The 56-year-old who had her convictions quashed in December last year had been living with her best friend Tracy Chapman on her northern NSW property since her release from custody eight months ago.
The Sunday Telegraph can exclusively reveal Ms Folbigg has moved “and given Tracy her life to return to, it was something very important to me to do”.
“I am forever grateful to my dearest sister friend Tracy for giving me a safe and secure home to come out to when I was released from prison on that fantastic day,” she said.
“The time that I spent there reuniting and reconnecting with her and her family are treasured memories.
“Sadly I needed it just to teach me how to reconnect with the world that I did not know how to navigate as it has changed a lot”.
The decision to move out on her own, and back to Newcastle, was “very tear inducing” for both women, but Ms Folbigg knows it was the right one.
“I have gotten myself settled and back into the routine of life I knew I could be in,” she said.
“I have friends here and a good solid support system.

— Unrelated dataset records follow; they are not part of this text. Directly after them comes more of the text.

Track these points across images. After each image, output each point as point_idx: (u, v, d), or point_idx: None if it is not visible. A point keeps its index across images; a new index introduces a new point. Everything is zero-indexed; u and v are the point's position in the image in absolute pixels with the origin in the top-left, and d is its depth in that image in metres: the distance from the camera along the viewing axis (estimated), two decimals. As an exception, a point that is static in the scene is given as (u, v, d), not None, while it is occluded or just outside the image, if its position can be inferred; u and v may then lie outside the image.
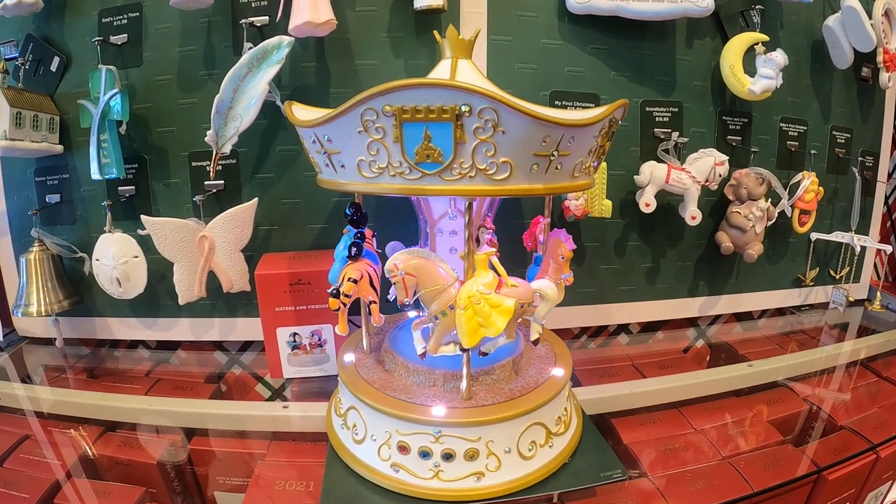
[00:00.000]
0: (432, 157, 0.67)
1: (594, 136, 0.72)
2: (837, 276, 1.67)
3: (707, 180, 1.29)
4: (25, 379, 1.25)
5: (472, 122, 0.64)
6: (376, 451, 0.85)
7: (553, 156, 0.68)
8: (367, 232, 0.96)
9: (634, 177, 1.31)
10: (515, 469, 0.83)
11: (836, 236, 1.57)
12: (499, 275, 0.81)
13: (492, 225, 0.98)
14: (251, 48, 1.08)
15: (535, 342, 0.90)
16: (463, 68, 0.82)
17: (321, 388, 1.18)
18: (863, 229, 1.64)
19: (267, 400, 1.22)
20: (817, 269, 1.64)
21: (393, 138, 0.67)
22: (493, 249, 0.82)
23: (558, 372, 0.93)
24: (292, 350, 1.18)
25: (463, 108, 0.63)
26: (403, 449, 0.82)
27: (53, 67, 1.23)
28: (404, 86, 0.63)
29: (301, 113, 0.85)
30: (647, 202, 1.29)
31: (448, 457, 0.81)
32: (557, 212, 1.32)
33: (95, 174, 1.15)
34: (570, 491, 0.85)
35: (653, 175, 1.28)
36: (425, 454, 0.81)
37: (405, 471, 0.83)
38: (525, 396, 0.86)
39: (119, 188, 1.25)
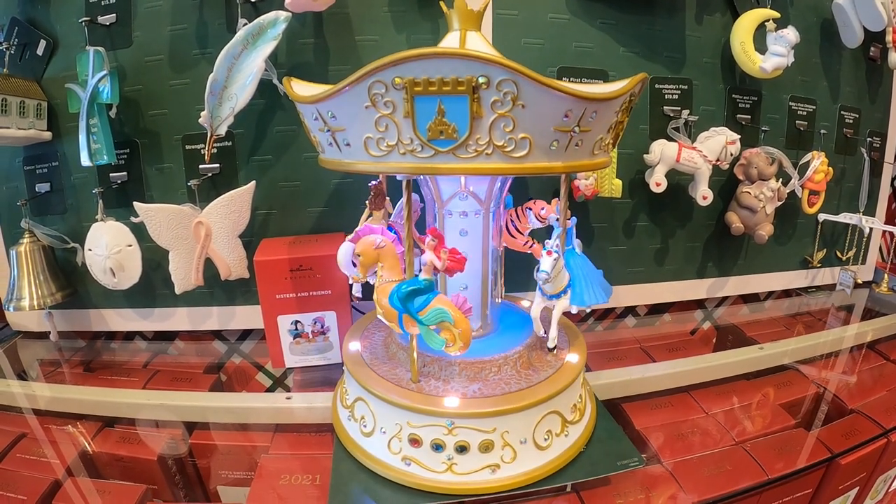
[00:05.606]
0: (446, 133, 0.63)
1: (615, 112, 0.68)
2: (844, 258, 1.65)
3: (718, 159, 1.27)
4: (21, 375, 1.22)
5: (490, 96, 0.60)
6: (386, 444, 0.82)
7: (574, 132, 0.64)
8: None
9: (644, 156, 1.28)
10: (531, 460, 0.81)
11: (844, 217, 1.55)
12: None
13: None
14: (246, 24, 1.05)
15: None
16: (473, 41, 0.77)
17: (325, 377, 1.15)
18: (869, 210, 1.63)
19: (268, 389, 1.20)
20: (824, 250, 1.62)
21: (403, 113, 0.63)
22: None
23: (573, 358, 0.90)
24: (294, 338, 1.15)
25: (480, 80, 0.59)
26: (415, 442, 0.79)
27: (40, 51, 1.19)
28: (416, 56, 0.58)
29: (302, 89, 0.81)
30: (657, 182, 1.26)
31: (462, 449, 0.78)
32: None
33: (85, 161, 1.11)
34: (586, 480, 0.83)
35: (663, 154, 1.26)
36: (438, 447, 0.78)
37: (417, 464, 0.80)
38: (541, 384, 0.83)
39: (110, 175, 1.21)
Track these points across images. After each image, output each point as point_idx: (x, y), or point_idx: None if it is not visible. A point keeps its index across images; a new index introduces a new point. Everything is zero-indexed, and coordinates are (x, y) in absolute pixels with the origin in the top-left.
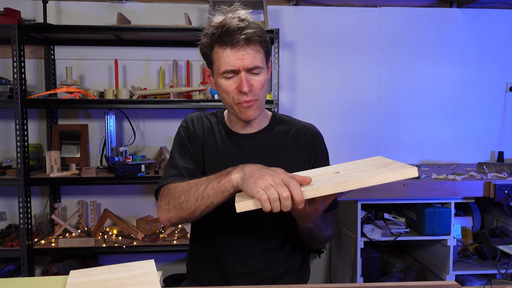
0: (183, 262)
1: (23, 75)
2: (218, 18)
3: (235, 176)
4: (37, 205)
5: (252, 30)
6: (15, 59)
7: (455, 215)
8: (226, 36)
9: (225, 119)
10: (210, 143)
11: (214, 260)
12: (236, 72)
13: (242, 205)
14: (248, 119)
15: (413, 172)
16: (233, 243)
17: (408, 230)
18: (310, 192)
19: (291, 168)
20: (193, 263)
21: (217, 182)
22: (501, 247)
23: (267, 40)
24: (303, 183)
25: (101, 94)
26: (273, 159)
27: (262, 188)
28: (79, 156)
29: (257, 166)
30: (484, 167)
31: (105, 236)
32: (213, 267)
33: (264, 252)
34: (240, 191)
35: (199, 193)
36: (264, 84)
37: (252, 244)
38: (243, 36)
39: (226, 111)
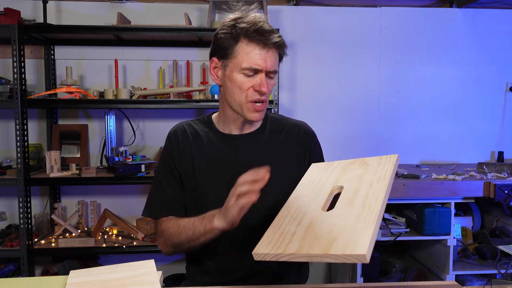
0: (183, 262)
1: (23, 75)
2: (239, 14)
3: (218, 223)
4: (37, 205)
5: (280, 37)
6: (15, 59)
7: (455, 215)
8: (258, 34)
9: (215, 123)
10: (198, 152)
11: (214, 267)
12: (257, 71)
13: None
14: (254, 121)
15: (363, 259)
16: (232, 248)
17: (408, 230)
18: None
19: (286, 166)
20: (193, 271)
21: (203, 227)
22: (501, 247)
23: (286, 49)
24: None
25: (101, 94)
26: (268, 158)
27: (238, 204)
28: (79, 156)
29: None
30: (484, 167)
31: (105, 236)
32: (213, 274)
33: None
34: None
35: (189, 236)
36: (272, 88)
37: (251, 247)
38: (276, 40)
39: (215, 114)
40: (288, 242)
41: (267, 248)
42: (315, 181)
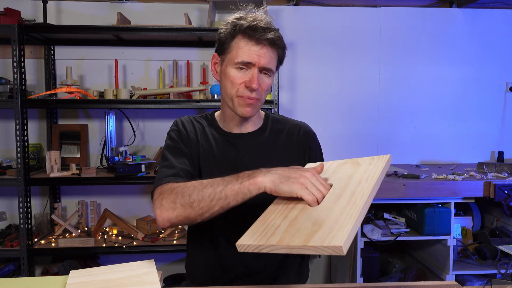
0: (183, 262)
1: (23, 75)
2: (243, 13)
3: (263, 179)
4: (37, 205)
5: (277, 35)
6: (15, 59)
7: (455, 215)
8: (253, 30)
9: (217, 121)
10: (204, 145)
11: (214, 265)
12: (250, 66)
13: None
14: (244, 116)
15: (339, 250)
16: (232, 247)
17: (408, 230)
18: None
19: (287, 166)
20: (192, 268)
21: (238, 184)
22: (501, 247)
23: (285, 49)
24: (319, 173)
25: (101, 94)
26: (269, 158)
27: (307, 188)
28: (79, 156)
29: (283, 169)
30: (484, 167)
31: (105, 236)
32: (213, 272)
33: (263, 253)
34: (262, 194)
35: (216, 193)
36: (269, 88)
37: None
38: (270, 37)
39: (217, 112)
40: (271, 234)
41: (250, 239)
42: None
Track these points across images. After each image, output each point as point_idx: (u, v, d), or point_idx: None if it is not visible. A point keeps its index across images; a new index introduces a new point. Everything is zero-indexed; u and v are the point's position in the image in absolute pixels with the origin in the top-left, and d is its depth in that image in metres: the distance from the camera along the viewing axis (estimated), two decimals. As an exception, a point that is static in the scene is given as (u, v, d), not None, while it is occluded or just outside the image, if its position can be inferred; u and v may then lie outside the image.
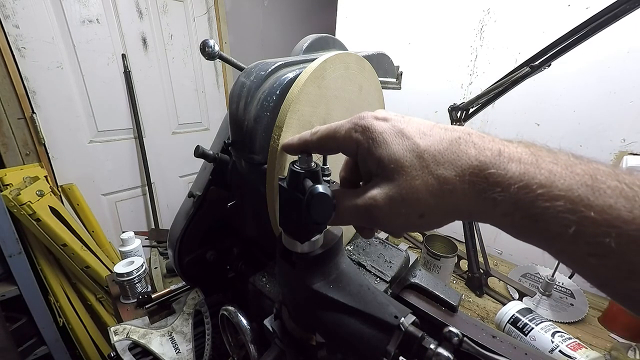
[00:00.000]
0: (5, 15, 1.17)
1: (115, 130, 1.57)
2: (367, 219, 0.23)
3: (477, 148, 0.19)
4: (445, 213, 0.20)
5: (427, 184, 0.20)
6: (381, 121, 0.22)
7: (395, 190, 0.21)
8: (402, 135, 0.21)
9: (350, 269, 0.32)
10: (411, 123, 0.22)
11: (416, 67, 1.18)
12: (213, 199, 0.49)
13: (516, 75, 0.62)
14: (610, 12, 0.47)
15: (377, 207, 0.21)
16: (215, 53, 0.43)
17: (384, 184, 0.21)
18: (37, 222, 1.13)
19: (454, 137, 0.20)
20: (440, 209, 0.20)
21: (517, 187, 0.17)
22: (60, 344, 1.28)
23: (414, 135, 0.21)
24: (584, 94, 0.88)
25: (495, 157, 0.18)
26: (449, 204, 0.20)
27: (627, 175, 0.16)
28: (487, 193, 0.18)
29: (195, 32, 1.76)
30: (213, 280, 0.60)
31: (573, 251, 0.16)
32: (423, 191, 0.20)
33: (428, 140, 0.20)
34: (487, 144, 0.19)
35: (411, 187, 0.20)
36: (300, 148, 0.26)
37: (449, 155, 0.19)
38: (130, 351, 0.59)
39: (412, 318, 0.27)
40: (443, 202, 0.20)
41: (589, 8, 0.82)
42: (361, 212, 0.23)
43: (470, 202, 0.19)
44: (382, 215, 0.22)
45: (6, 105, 1.21)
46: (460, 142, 0.20)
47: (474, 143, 0.19)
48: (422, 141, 0.20)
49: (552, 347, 0.57)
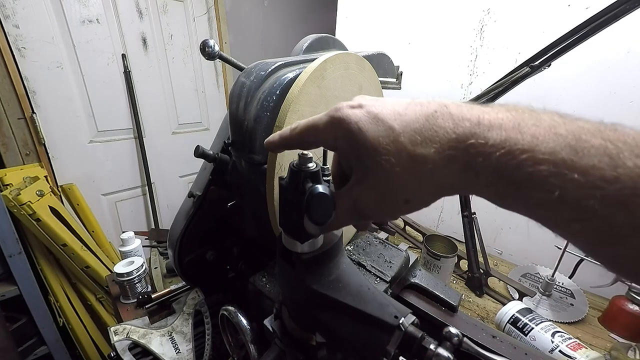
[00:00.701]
0: (5, 15, 1.17)
1: (115, 130, 1.57)
2: (356, 216, 0.23)
3: (454, 120, 0.18)
4: (430, 193, 0.20)
5: (406, 168, 0.19)
6: (356, 109, 0.21)
7: (376, 182, 0.20)
8: (377, 120, 0.20)
9: (350, 269, 0.32)
10: (386, 105, 0.21)
11: (416, 67, 1.18)
12: (213, 199, 0.49)
13: (516, 75, 0.62)
14: (610, 12, 0.47)
15: (362, 203, 0.21)
16: (215, 53, 0.43)
17: (365, 177, 0.21)
18: (37, 222, 1.13)
19: (430, 112, 0.19)
20: (423, 190, 0.20)
21: (499, 154, 0.16)
22: (60, 344, 1.28)
23: (389, 118, 0.20)
24: (584, 94, 0.88)
25: (474, 127, 0.17)
26: (432, 182, 0.19)
27: (611, 132, 0.15)
28: (468, 165, 0.17)
29: (195, 32, 1.76)
30: (213, 280, 0.60)
31: (557, 217, 0.16)
32: (404, 176, 0.19)
33: (403, 120, 0.19)
34: (465, 113, 0.18)
35: (391, 176, 0.19)
36: (282, 144, 0.25)
37: (426, 132, 0.18)
38: (130, 351, 0.59)
39: (412, 318, 0.27)
40: (425, 182, 0.19)
41: (589, 8, 0.82)
42: (350, 211, 0.22)
43: (453, 177, 0.18)
44: (368, 210, 0.21)
45: (6, 105, 1.21)
46: (436, 117, 0.19)
47: (451, 114, 0.18)
48: (397, 123, 0.19)
49: (552, 347, 0.57)
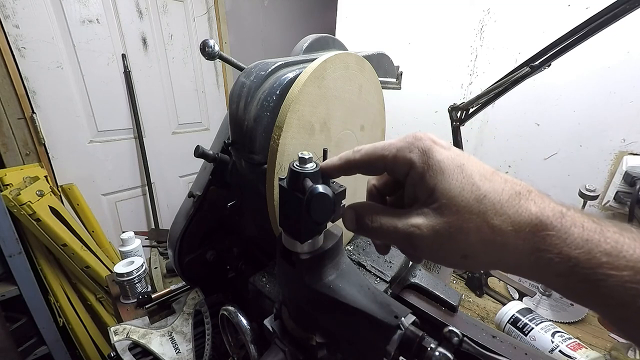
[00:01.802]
0: (5, 15, 1.17)
1: (115, 130, 1.57)
2: (403, 243, 0.22)
3: (537, 206, 0.18)
4: (490, 262, 0.20)
5: (479, 230, 0.19)
6: (440, 148, 0.21)
7: (443, 226, 0.20)
8: (462, 170, 0.20)
9: (350, 269, 0.32)
10: (471, 161, 0.21)
11: (416, 67, 1.17)
12: (213, 199, 0.49)
13: (516, 75, 0.62)
14: (610, 12, 0.47)
15: (420, 236, 0.21)
16: (215, 53, 0.43)
17: (432, 216, 0.20)
18: (37, 222, 1.13)
19: (515, 191, 0.19)
20: (486, 256, 0.20)
21: (578, 252, 0.17)
22: (60, 344, 1.28)
23: (474, 175, 0.20)
24: (584, 94, 0.88)
25: (557, 219, 0.18)
26: (497, 255, 0.19)
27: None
28: (543, 253, 0.18)
29: (195, 32, 1.76)
30: (213, 280, 0.60)
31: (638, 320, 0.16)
32: (473, 236, 0.19)
33: (489, 186, 0.19)
34: (548, 204, 0.19)
35: (462, 228, 0.19)
36: (344, 168, 0.25)
37: (508, 208, 0.19)
38: (130, 351, 0.59)
39: (412, 318, 0.27)
40: (491, 251, 0.19)
41: (589, 8, 0.82)
42: (400, 235, 0.22)
43: (522, 259, 0.19)
44: (422, 245, 0.21)
45: (6, 105, 1.21)
46: (521, 197, 0.19)
47: (534, 201, 0.19)
48: (482, 184, 0.19)
49: (552, 347, 0.57)
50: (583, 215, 0.18)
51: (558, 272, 0.18)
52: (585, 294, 0.18)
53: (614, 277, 0.16)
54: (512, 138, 1.04)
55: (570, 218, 0.18)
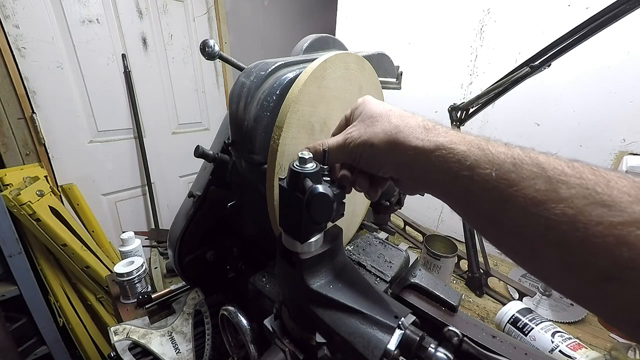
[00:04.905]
0: (5, 15, 1.17)
1: (115, 130, 1.57)
2: (346, 151, 0.29)
3: (442, 137, 0.25)
4: (398, 163, 0.28)
5: (384, 130, 0.28)
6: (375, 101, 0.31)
7: (366, 130, 0.29)
8: (386, 106, 0.30)
9: (350, 269, 0.32)
10: (396, 109, 0.30)
11: (416, 67, 1.18)
12: (213, 199, 0.49)
13: (516, 75, 0.62)
14: (610, 12, 0.47)
15: (351, 138, 0.29)
16: (215, 53, 0.43)
17: (359, 124, 0.30)
18: (37, 222, 1.13)
19: (423, 126, 0.28)
20: (392, 156, 0.28)
21: (443, 140, 0.24)
22: (60, 344, 1.28)
23: (394, 110, 0.29)
24: (584, 94, 0.88)
25: (447, 143, 0.25)
26: (400, 155, 0.27)
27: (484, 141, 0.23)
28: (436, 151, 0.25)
29: (195, 32, 1.76)
30: (213, 280, 0.60)
31: None
32: (380, 132, 0.28)
33: (404, 120, 0.28)
34: (444, 135, 0.26)
35: (376, 133, 0.28)
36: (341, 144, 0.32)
37: (415, 131, 0.27)
38: (130, 351, 0.59)
39: (412, 318, 0.27)
40: (389, 142, 0.27)
41: (589, 8, 0.82)
42: (341, 145, 0.29)
43: (416, 158, 0.26)
44: (356, 149, 0.28)
45: (6, 105, 1.21)
46: (428, 131, 0.27)
47: (438, 132, 0.26)
48: (398, 119, 0.28)
49: (552, 347, 0.57)
50: (474, 139, 0.24)
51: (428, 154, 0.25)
52: (440, 175, 0.24)
53: (449, 156, 0.23)
54: (512, 138, 1.04)
55: (457, 141, 0.24)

I cherish that and all that are part of this circle.”
Ms Folbigg said she still had much to learn and was enjoying all the challenges her new-found freedom had to offer.
“Newcastle has a special place in my heart and that is not unusual for most of us that call Newcastle home,” she said.
The other key woman in Ms Folbigg’s life, lawyer Rhanee Rego, who secured her release, also works and practices law in Newcastle.
Ms Rego sad: “It is very unfortunate that there are many people out there who simply won’t believe Kathleen is innocent.
“Many people simply can’t believe that four children can die of natural causes. Someone needs to be blamed.”
Ms Folbigg was convicted in 2003 and ordered to serve a minimum 25-year sentence for the suffocation murders of three of her children and manslaughter of a fourth.
An independent inquiry heard new scientific evidence that indicated there were natural causes to explain the deaths.